Looking at the bug report, we also find it was first reported 07-JUN-1999. Almost nine years ago. The bug report says it is only reported up to Java 1.4.2, however I cannot see anything in Java 1.6 that addresses it.

So what has happened? Several things:

  • Apache put out a zip implementation as part of Ant that supports different encodings. So people who needed it can use that.

  • Since September 2006 the ZIP spec has formally included a bit to state the the file name is stored using UTF-8.

  • It seems other manufacturers have increasingly used UTF-8

So for almost 10 years the Java version of ZIP has been broken for internationalization purposes, the fix seems to be caught in limbo (are they waiting for non-UTF-8 encodings to go away, perhaps?) , and so people are forced to go to other implementations. WORA undermined! Indeed, this seems another example where Java is simply too large for Sun to maintain adequately.

But what about this angle: the current ZIP spec has an appendix on file names and encoding it says
The ZIP format has historically supported only the original IBM PC character
encoding set, commonly referred to as IBM Code Page 437.

Which means that Sun's policy of merely writing UTF-8 is now going against what the ZIP spec says.

Software maintenance and juggling issues on a budget are not easy. However I think it is more than plausible that had Sun gone ahead and submitted Java to ISO for standardization a decade ago, this issue would have been fixed long ago. Because ISO National Bodies give very high precedence to issues such as internationalization, accessibility, modularity, and conformance. So the lack of proper encoding support in the ZipEntry API would undoubtedly have come to the fore in the very first round: Japan never lets this kind of thing slip, for example.

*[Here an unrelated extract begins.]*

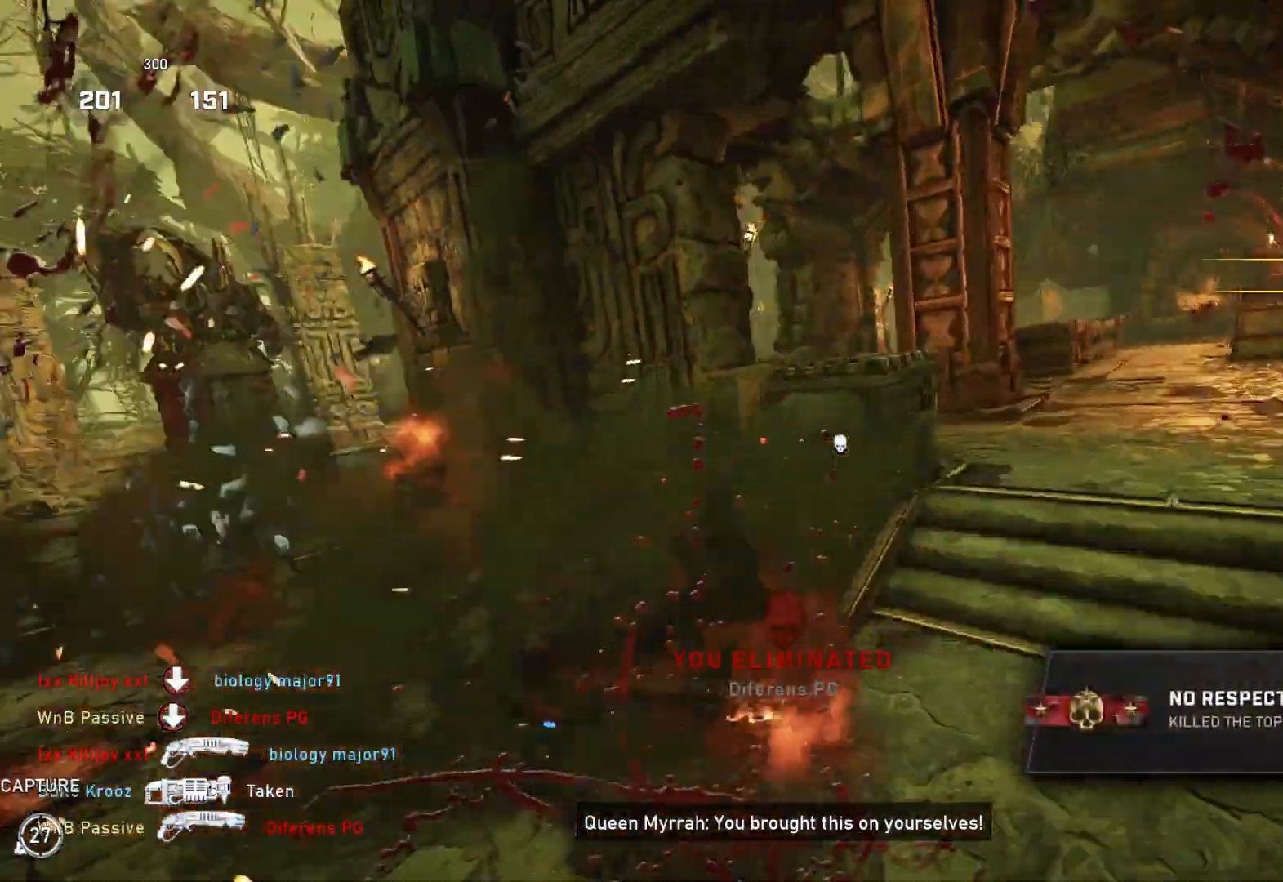
{"buttons": [], "left_stick": "up-right", "right_stick": "down-left", "events": [[150, "L1", "up"], [183, "right_stick", "center"], [283, "L1", "down"], [367, "R1", "down"], [383, "L1", "up"], [433, "R1", "up"], [450, "right_stick", "down-left"]]}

By exactly the same token, if the ZIP format has been put through as a standard, proper encoding support would have undoubtedly been raised as part of the first review. Standardizing either would have been good enough to have a technical fix agreed on, published and pressure applied for a fix ahead of the demands of corporate featuritus. But standardizing both would still be best.

After Sun backed off last time, leaving so many people who had participated feeling burnt, it is hard to see that standards people won't be deeply suspicious of them. And Sun people may not be keen to submit even to a "bullshit process" based on pragmatism and incrementalism. But Java would clearly, IMHO, be in a much better position today if it had been standardized. And so would ZIP.

Standardization as a kind of audit

What standardization of a living technology gives stakeholder companies is more than just bragging rights and ammunition to shoot their rivals with and to confuse procurement people with, tempting as those things may be, it also give an objective audit program dictated not from the corporate POV but from (to a greater or lesser extent, depending on interest) the market and relatively disinterested third parties. Any long-term software project gets encrusted in the personal politics and ideosyncrasies of the development team, and needs a circuit-breaker. This is a view of standardization as a kind of major technical audit, particularly of the documentation but also of areas that are becoming more market-critical: standards use and compliance, openness, responsiveness, accessibility, internationalization, integratability, testability, and so on.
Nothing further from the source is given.